Dataset items
.....

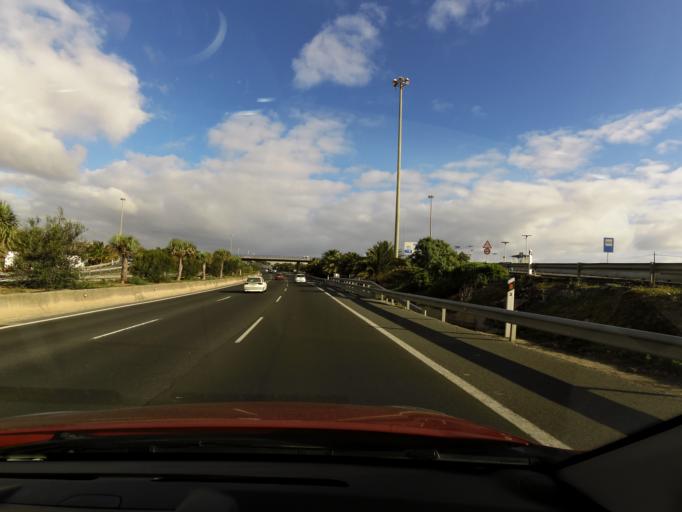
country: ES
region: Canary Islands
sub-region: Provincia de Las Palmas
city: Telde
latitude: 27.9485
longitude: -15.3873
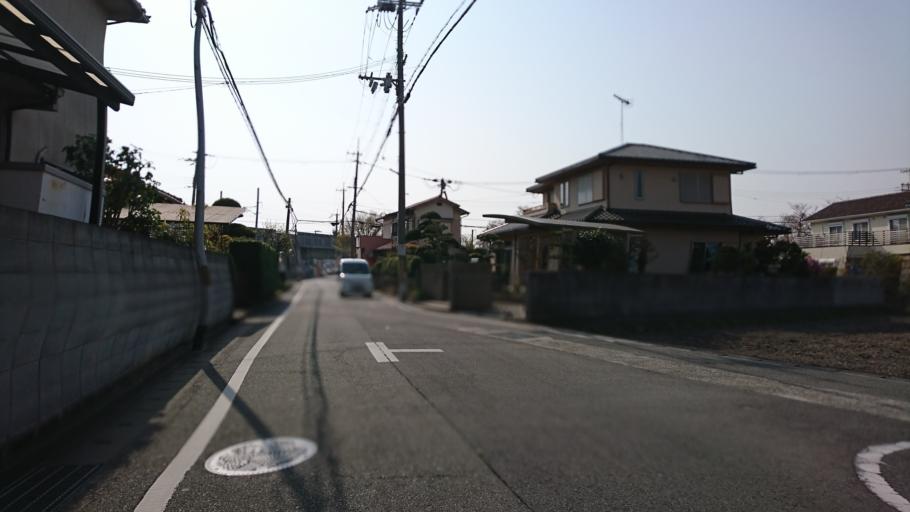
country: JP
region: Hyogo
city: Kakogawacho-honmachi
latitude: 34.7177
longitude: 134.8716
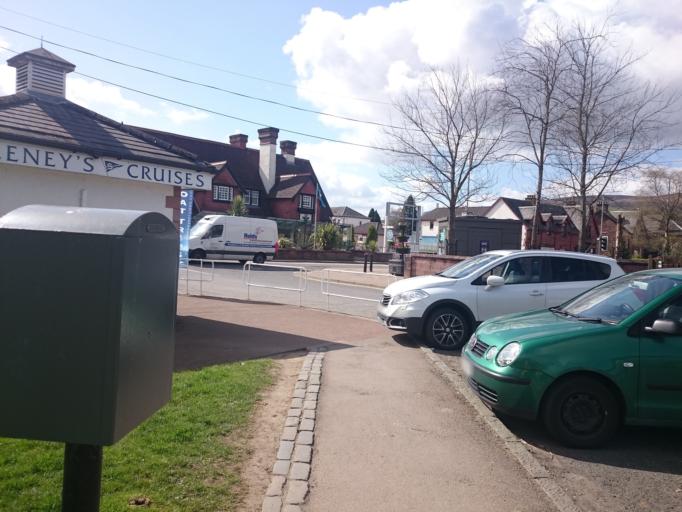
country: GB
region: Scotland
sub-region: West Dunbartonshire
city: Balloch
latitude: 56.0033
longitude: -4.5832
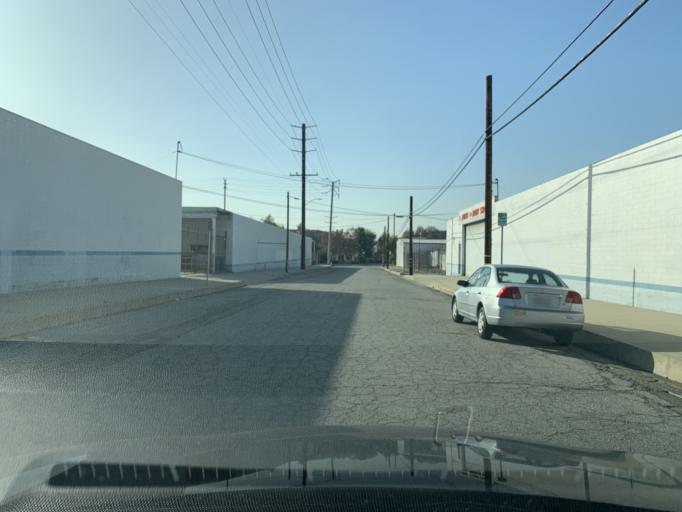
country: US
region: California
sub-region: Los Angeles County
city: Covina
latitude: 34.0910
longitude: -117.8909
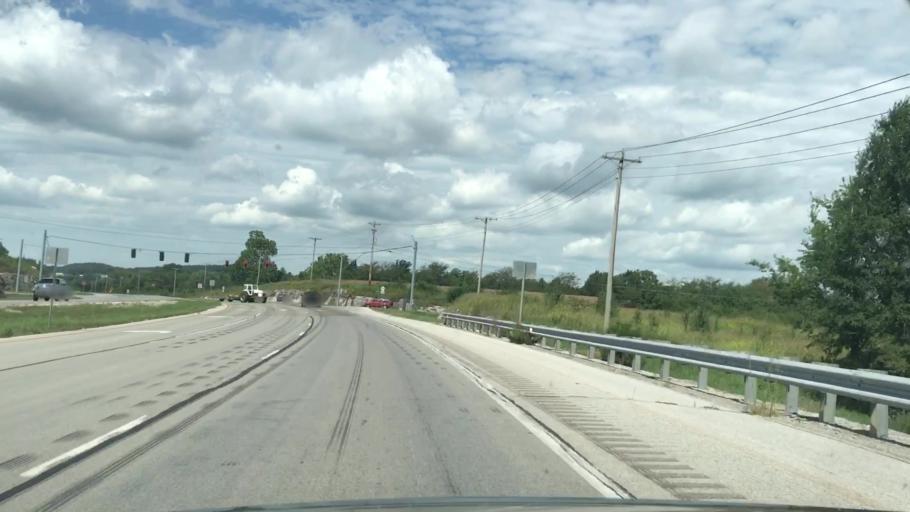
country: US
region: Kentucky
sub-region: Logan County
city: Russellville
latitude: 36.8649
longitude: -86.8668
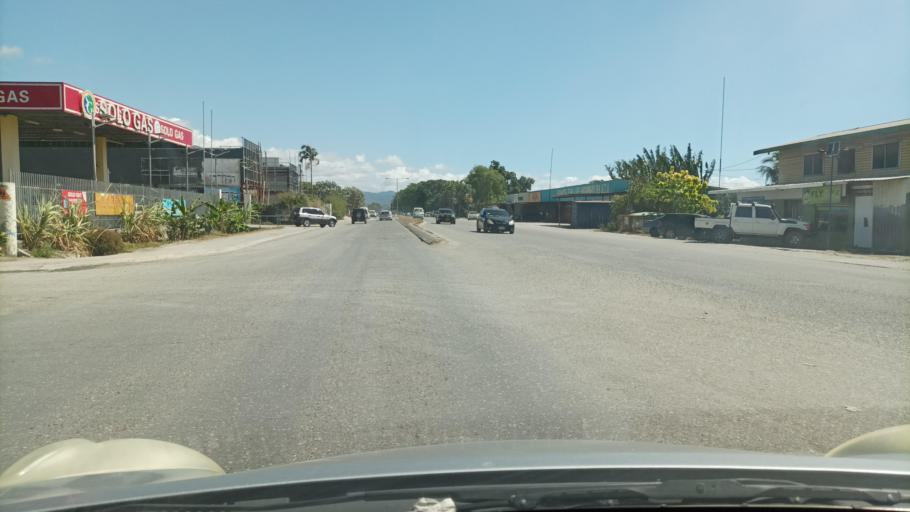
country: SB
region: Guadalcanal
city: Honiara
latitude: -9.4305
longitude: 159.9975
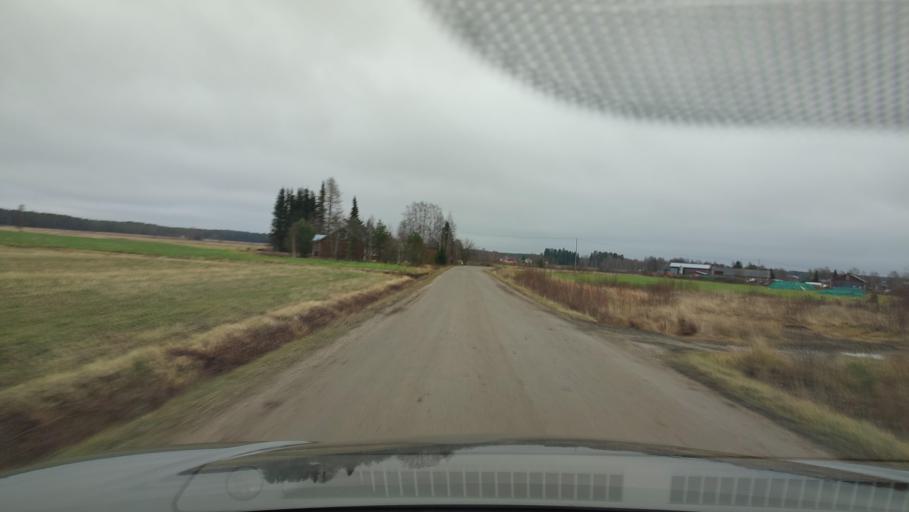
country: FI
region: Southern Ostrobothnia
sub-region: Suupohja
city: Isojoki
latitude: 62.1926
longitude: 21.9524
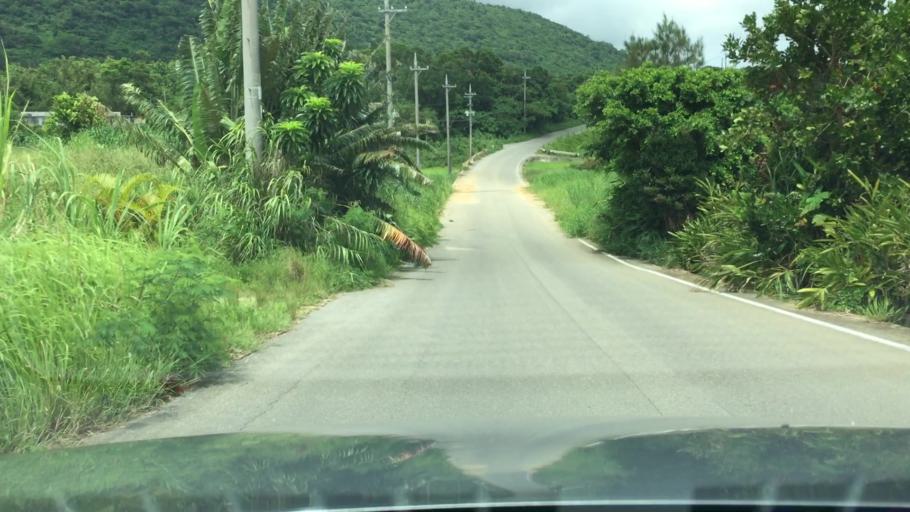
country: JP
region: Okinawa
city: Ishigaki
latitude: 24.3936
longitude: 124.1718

.....

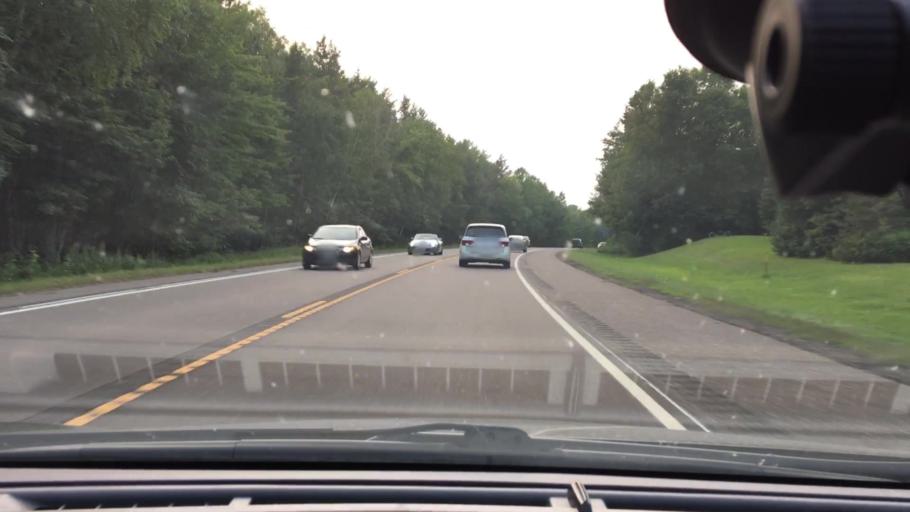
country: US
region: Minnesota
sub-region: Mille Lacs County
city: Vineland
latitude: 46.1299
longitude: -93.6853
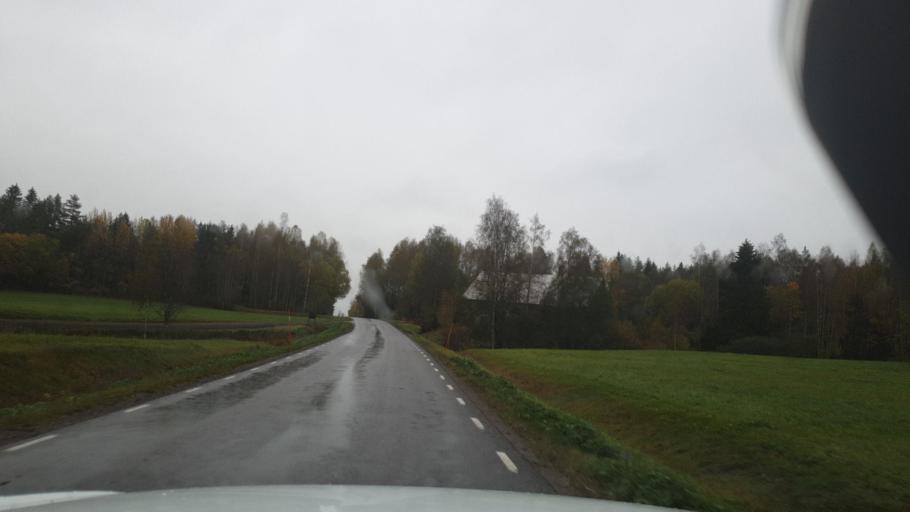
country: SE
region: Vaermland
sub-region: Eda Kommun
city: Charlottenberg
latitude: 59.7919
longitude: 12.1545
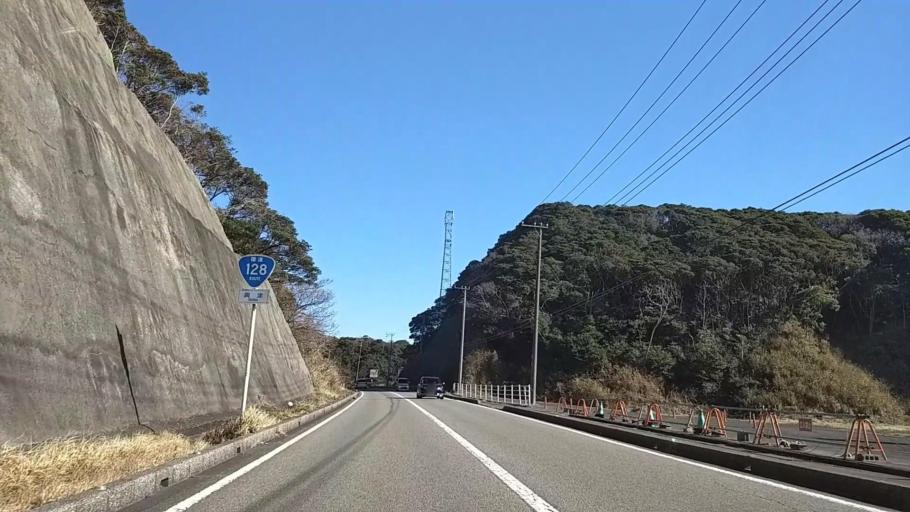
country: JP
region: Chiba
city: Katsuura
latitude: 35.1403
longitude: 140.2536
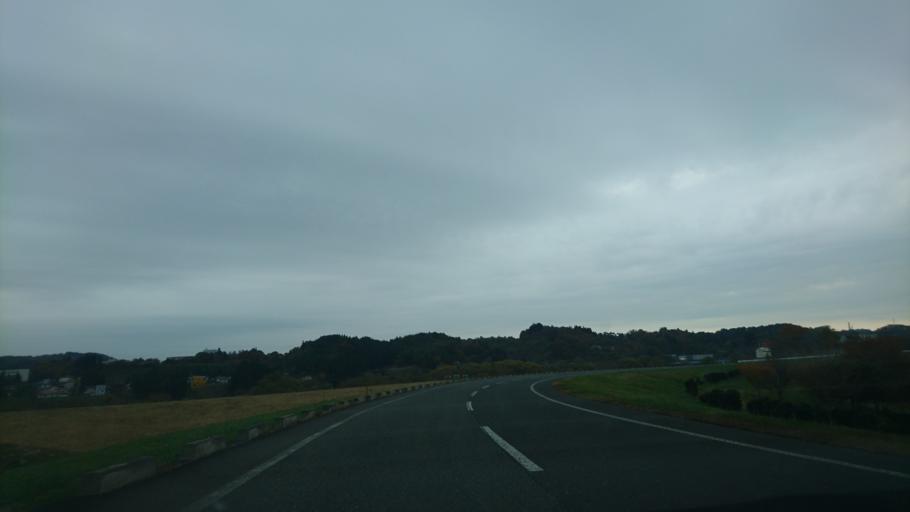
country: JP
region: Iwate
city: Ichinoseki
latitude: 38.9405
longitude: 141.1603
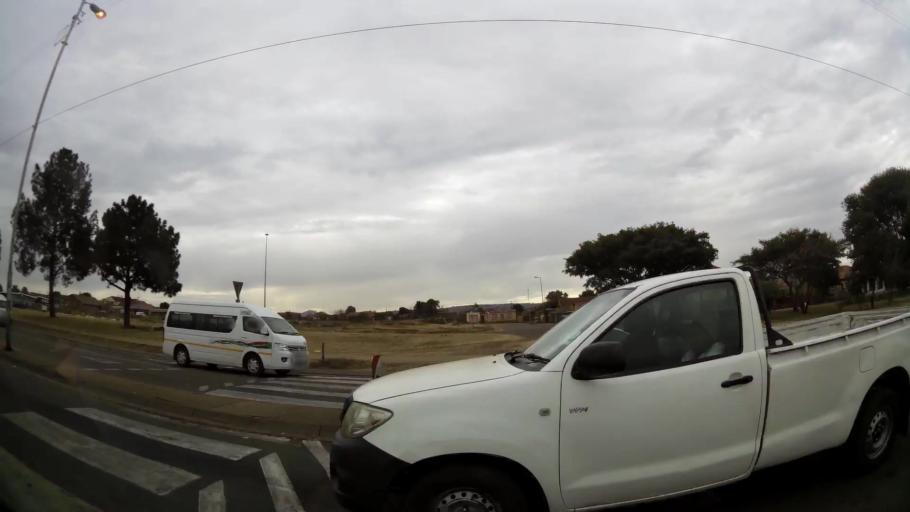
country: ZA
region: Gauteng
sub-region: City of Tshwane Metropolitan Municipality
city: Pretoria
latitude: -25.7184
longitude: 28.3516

.....

▶ **Aim of the task**
Repeat the lines starting at the one containing "latitude: 35.1403" and ending at the one containing "longitude: 28.3516", both included. Leave the pictures out.

▶ **Task answer**
latitude: 35.1403
longitude: 140.2536
country: JP
region: Iwate
city: Ichinoseki
latitude: 38.9405
longitude: 141.1603
country: ZA
region: Gauteng
sub-region: City of Tshwane Metropolitan Municipality
city: Pretoria
latitude: -25.7184
longitude: 28.3516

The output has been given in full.